Condo resale prices rise for 28th straight month in November, up by 1.1%

The highest transacted price for a resale condo in November was $19.8 million for an 8,708 sq ft unit at Marina One Residences. PHOTO: LIANHE ZAOBAO

SINGAPORE - Prices of resale condominium units climbed for the 28th straight month in November, while the number of units sold dropped further following the latest property cooling measures.

Condo resale prices rose at a quicker pace of 1.1 per cent compared with October’s 0.3 per cent, according to flash figures from real estate portals and SRX released on Tuesday.

Compared with November 2021, prices were up by 10.8 per cent, with those in the city fringe rising the most at 12.2 per cent, data showed.

Property analysts attributed the continuous price gain to the lack of new condo launches and low stock.

ERA Realty Network chief executive Marcus Chu said: “Property sellers were still unwilling to lower prices, and buyers who did not exit the market have little choice but to agree to the higher prices.”

Meanwhile, resale volume fell by 9.4 per cent, with an estimated 1,124 units changing hands in November, down from 1,240 units in October.

OrangeTee & Tie senior vice-president of research and analytics Christine Sun said the curbs that kicked in on Sept 30 could have led to fewer HDB upgraders.

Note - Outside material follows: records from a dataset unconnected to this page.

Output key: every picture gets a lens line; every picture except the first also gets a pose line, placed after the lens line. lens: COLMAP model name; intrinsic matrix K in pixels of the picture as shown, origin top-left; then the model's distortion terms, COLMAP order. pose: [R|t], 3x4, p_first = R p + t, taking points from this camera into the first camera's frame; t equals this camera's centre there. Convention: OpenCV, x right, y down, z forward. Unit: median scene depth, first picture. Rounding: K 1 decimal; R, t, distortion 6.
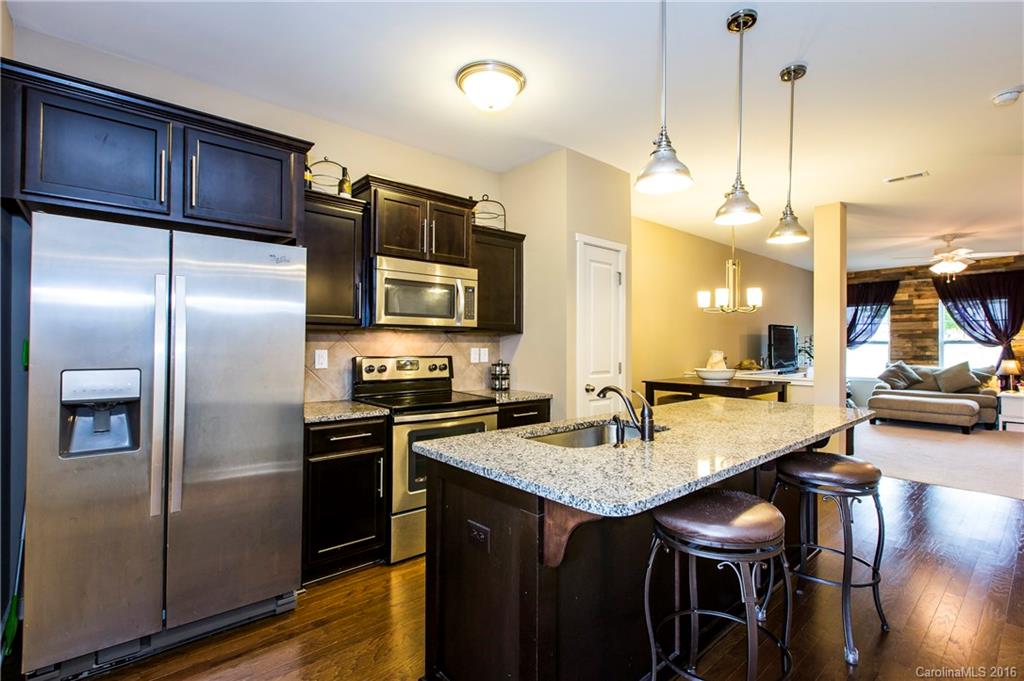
lens RADIAL K [[476.0, 0, 523.3], [0, 476.0, 340.9], [0, 0, 1]] dist [-0.003905, -0.000653]
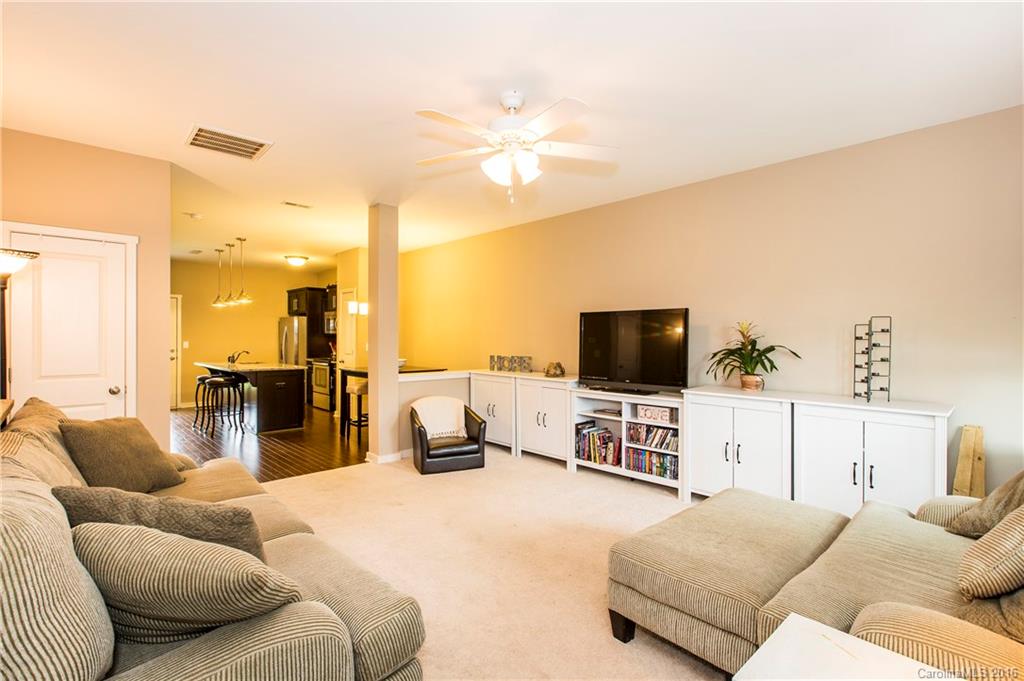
lens RADIAL K [[466.8, 0, 518.1], [0, 466.8, 338.9], [0, 0, 1]] dist [0.001116, 0.000065]
pose [[0.043224, 0.002412, -0.999062, 1.072373], [0.007022, 0.999972, 0.002718, -0.000107], [0.999041, -0.007132, 0.043206, 0.803951]]
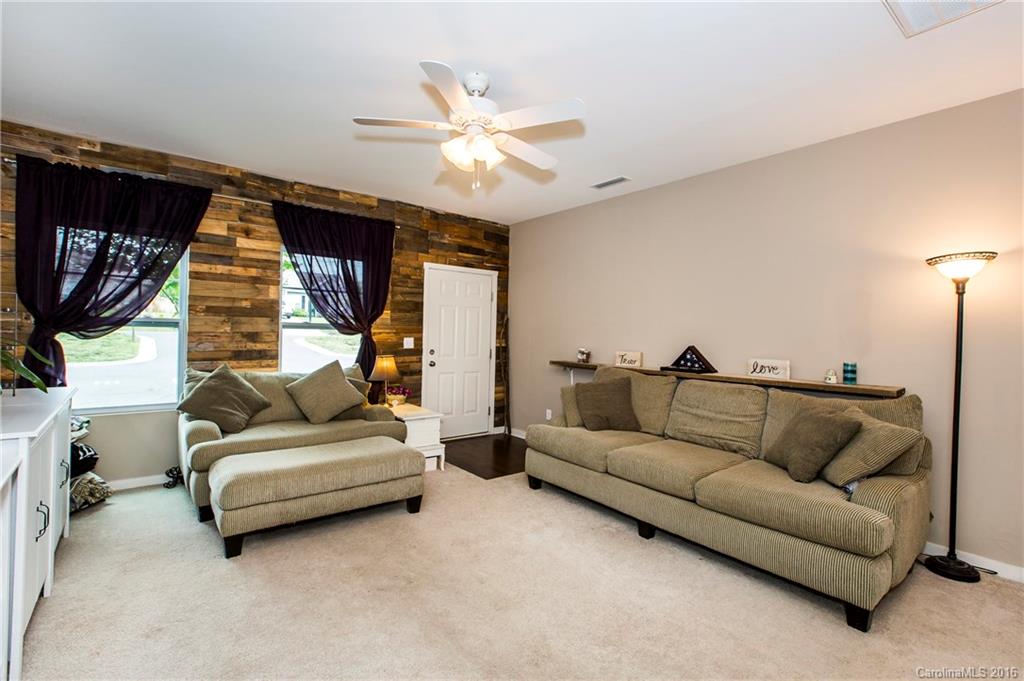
lens RADIAL K [[466.8, 0, 518.1], [0, 466.8, 338.9], [0, 0, 1]] dist [0.001116, 0.000065]
pose [[0.039468, -0.011206, 0.999158, 0.387515], [-0.029164, 0.999498, 0.012362, 0.004096], [-0.998795, -0.029628, 0.039121, 0.761707]]
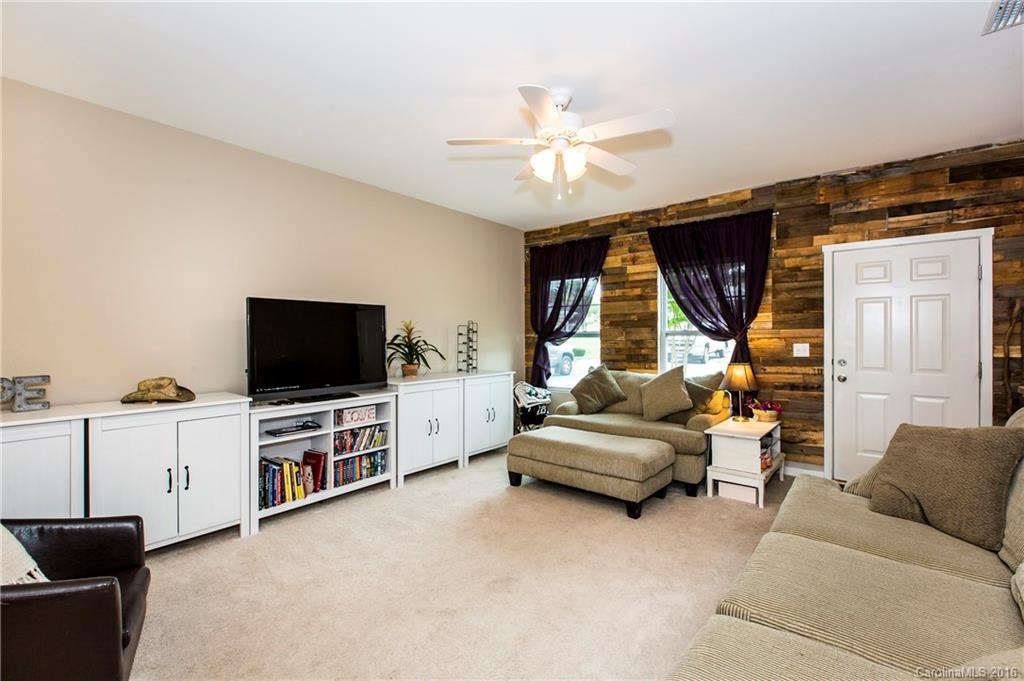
lens RADIAL K [[456.4, 0, 515.1], [0, 456.4, 337.3], [0, 0, 1]] dist [0.002969, 0.000248]
pose [[0.985539, -0.007592, 0.169279, 0.634888], [0.005995, 0.999933, 0.009944, 0.000726], [-0.169343, -0.008786, 0.985518, 0.474898]]
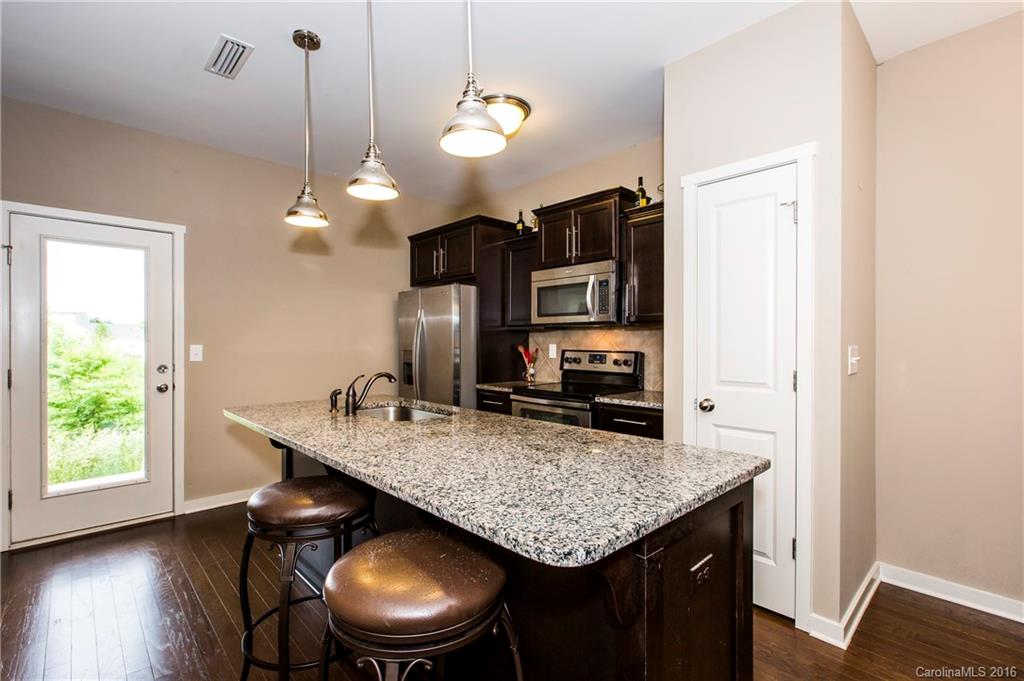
lens RADIAL K [[466.8, 0, 518.1], [0, 466.8, 338.9], [0, 0, 1]] dist [0.001116, 0.000065]
pose [[0.031821, -0.006522, -0.999472, 0.362042], [0.011086, 0.999919, -0.006172, 0.004633], [0.999432, -0.010884, 0.031891, 0.341221]]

“As the Housing Board market slows down, flat owners may take slightly longer to sell their units, or their flats may not be able to fetch a price as high as before,” she said. “Some condo owners may also keep their units instead of selling them, since the rental market is very strong now and the rental income is high.”

Resale volume declined by 30.4 per cent compared with November 2021, and was lower than the five-year average for the month of November.

The year-end lull – as would-be buyers travel overseas – led to lower transaction volume, said Mr Chu. He expects transactions to remain at a subdued level until after Chinese New Year.

In November, condos in the suburbs accounted for 59.2 per cent of total condo sales. Homes in the city fringes accounted for 22.4 per cent, while the remaining 18.5 per cent were in core central Singapore.

Prices for condos in the suburbs grew by 0.1 per cent in November, the lowest price gain since June 2021, noted Huttons Asia chief executive Mark Yip.

“Demand for condos there tends to be from HDB upgraders, and this group of buyers is generally more price sensitive,” he said.

PropNex Realty head of research and content Wong Siew Ying expects demand for resale condos to remain resilient, driven by buyers who were priced out of new launches, and those who need move-in-ready homes.

Ms Wong said the gap in the median transacted price between new non-landed private homes, excluding executive condominiums, and resale condos has widened slightly from October to November, according to data from URA Realis.

“This makes resale properties appealing to buyers with a smaller housing budget,” she said.

More condos will be completed in 2023, which may exert downward pressure on prices, said Ms Sun.

Nonetheless, mid-sized homes and large units in the suburbs may be in demand as they are more affordable compared with new condos. Private home owners affected by the 15-month wait-out period if they were to buy an HDB resale flat may turn back to the private market, she added.

The highest transacted price for a resale condo in November was $19.8 million for an 8,708 sq ft unit at Marina One Residences, a 99-year leasehold luxury development in the Marina Bay area.

In the city fringes, the highest transacted price was $8.35 million for a freehold 3,240 sq ft unit at MeyerHouse in the East Coast area. In the suburban areas, a 99-year leasehold 2,713 sq ft unit at Bedok Residences, an integrated development on top of Bedok Mall, sold for $3.6 million.